River turned to look Blue in the eyes and bobbed his head. "Yeah,” he replied. He sniffed and swallowed hard. “Yeah.”
Within what felt like hours later, though it had actual
ly only been minutes, they arrived at the location where the new house sat, though they were about one hundred or so plus feet away from the electric fence surrounding the property, and remained near a ditch on the opposite side of the railroad tracks in the hopes of not being seen by Ricky, his men or any cameras they could see surrounding the property.
The minute River shut off the engine, Blue stuck his head out of the window and looked around the area, at the dirt, grass and gravel all across the grounds of the place and scrunched his brows. "This house is sittin' right in the middle of a goddamn vacant field just like those lots out in Tampa. The last house we passed was sixty fuckin' miles ago and that shit was it?"
"Guess so, motherfucker," said River. He swung the door open to his truck and moved alongside it. "Place like this is perfect for makin' those dope deals."
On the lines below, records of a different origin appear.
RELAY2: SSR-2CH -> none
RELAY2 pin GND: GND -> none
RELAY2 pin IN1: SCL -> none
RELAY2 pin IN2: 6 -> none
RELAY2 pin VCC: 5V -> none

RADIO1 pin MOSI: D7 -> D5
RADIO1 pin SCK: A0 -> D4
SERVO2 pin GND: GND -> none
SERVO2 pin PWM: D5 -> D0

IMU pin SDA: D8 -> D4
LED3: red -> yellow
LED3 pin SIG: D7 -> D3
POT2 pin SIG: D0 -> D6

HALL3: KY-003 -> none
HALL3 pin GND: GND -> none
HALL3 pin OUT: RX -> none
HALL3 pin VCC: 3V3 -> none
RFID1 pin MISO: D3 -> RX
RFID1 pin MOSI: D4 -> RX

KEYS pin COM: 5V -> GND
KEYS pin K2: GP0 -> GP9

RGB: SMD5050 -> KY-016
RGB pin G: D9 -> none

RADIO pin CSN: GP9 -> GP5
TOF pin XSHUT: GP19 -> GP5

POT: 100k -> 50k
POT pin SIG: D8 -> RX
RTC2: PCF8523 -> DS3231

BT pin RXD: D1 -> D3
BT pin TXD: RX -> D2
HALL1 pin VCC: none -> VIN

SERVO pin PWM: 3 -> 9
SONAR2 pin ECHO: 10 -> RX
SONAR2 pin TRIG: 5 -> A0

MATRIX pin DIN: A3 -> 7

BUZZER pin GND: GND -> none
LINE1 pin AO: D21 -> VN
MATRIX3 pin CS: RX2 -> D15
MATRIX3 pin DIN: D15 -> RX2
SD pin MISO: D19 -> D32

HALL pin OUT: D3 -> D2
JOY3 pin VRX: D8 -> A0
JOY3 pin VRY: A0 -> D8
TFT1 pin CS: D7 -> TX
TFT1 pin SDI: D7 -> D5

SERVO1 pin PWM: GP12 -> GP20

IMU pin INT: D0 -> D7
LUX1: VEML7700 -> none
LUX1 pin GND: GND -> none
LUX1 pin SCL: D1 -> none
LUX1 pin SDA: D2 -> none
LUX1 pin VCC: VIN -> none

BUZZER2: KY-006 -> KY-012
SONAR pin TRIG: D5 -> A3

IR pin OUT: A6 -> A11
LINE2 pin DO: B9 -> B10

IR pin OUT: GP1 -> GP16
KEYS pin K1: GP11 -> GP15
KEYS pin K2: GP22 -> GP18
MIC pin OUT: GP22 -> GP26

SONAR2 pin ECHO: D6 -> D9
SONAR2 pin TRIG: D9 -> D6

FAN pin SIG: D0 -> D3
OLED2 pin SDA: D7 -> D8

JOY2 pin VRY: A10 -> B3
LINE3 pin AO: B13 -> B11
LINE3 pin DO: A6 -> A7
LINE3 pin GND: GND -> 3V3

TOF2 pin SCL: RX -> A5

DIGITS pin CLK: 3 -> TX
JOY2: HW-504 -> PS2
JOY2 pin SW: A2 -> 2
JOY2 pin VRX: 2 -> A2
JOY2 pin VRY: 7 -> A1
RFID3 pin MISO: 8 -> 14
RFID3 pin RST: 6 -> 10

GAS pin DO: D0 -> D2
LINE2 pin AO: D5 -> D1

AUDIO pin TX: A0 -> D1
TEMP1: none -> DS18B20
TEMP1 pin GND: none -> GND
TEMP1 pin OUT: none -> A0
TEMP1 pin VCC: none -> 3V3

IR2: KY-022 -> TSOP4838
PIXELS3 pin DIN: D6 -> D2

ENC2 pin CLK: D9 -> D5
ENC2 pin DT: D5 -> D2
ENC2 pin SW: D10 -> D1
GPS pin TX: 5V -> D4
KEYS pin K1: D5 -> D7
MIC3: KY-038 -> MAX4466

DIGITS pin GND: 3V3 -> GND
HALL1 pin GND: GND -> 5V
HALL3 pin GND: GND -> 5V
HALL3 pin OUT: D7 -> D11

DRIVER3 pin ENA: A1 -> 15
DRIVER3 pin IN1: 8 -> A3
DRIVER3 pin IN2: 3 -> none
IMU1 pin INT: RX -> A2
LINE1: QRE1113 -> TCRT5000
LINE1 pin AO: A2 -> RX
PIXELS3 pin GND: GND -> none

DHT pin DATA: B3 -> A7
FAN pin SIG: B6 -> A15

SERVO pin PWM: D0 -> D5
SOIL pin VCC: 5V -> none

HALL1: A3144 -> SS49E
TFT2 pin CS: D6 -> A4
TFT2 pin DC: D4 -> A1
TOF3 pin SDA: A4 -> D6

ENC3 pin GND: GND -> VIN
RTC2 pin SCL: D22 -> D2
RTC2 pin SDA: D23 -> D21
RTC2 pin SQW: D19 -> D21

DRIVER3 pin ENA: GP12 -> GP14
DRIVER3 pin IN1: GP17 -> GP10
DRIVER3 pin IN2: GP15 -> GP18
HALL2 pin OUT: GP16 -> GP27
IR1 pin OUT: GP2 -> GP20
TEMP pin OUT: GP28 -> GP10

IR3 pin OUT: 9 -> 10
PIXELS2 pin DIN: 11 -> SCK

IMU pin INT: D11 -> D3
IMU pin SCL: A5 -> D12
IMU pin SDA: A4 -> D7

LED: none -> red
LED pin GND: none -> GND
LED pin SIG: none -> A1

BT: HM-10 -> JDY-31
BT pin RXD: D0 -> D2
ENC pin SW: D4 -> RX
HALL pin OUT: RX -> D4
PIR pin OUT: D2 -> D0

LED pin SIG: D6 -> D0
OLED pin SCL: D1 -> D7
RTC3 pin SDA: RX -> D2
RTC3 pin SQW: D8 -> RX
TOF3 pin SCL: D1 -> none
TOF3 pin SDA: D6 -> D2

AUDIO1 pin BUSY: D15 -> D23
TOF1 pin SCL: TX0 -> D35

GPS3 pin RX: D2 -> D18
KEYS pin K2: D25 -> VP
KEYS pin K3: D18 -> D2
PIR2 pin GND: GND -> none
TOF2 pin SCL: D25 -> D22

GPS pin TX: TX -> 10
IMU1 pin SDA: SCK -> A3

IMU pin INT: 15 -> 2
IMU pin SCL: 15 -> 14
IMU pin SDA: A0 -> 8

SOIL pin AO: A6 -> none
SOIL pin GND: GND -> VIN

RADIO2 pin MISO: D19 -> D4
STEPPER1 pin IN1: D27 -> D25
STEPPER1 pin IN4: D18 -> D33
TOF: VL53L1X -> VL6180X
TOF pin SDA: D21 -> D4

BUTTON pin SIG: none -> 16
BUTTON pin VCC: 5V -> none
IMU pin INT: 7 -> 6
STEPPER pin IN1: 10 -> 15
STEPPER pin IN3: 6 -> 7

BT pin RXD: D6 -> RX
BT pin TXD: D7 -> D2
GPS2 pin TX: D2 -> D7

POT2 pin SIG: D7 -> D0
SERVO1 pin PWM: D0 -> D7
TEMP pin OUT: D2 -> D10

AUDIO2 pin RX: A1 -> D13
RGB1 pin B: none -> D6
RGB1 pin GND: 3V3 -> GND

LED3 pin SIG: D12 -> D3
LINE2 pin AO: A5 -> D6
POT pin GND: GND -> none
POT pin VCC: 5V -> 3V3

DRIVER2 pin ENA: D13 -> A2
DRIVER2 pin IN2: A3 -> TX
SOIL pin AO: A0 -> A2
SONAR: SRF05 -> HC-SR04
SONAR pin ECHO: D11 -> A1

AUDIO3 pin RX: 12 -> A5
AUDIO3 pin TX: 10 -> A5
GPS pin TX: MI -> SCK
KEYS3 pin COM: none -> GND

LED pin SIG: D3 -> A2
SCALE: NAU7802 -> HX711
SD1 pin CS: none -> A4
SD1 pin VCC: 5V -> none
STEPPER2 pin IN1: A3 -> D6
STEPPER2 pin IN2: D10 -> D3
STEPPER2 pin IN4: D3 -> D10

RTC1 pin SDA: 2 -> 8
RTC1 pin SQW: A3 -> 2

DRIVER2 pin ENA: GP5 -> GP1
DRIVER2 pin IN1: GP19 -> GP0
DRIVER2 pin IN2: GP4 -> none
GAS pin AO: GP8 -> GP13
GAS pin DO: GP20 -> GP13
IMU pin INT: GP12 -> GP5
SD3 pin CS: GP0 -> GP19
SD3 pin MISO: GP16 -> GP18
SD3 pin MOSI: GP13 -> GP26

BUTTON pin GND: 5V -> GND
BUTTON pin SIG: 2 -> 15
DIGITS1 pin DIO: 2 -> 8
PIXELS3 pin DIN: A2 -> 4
“Even the dope deals we made out in other cities had other motherfuckers and houses around.” Blue hopped out of his side of the truck and moved around to the front. He pulled a cigarette from his cut and immediately lit up. "So what the fuck do we do?" he asked, blowing out the smoke. "Get in there and fuckin' grab her?"
"You just said yourself that this motherfucker stays twenty fuckin' steps ahead, right?" he asked. Blue nodded. "So if you were him, and you had done what you did eight years ago in the exact same fuckin' place--"
"Holy shit," said Blue. "You think he's gonna burn her alive?"
"I smell smoke, motherfucker," said River, trying like hell to keep his voice from trembling as he spoke. "Smelled that shit long before we even pulled up and fuckin'.... Shit, fuckin' prayin' that we didn't get here and see nothin' but a pile of ashes in place of this goddamn house instead."
"Jesus." Blue looked down at the tip of his cigarette hanging out from his mouth, then ripped it from between his lips and tossed it to the ground. He jammed his heel into the lit tip and dusted his hands on his pants. "So what the fuck do we do?"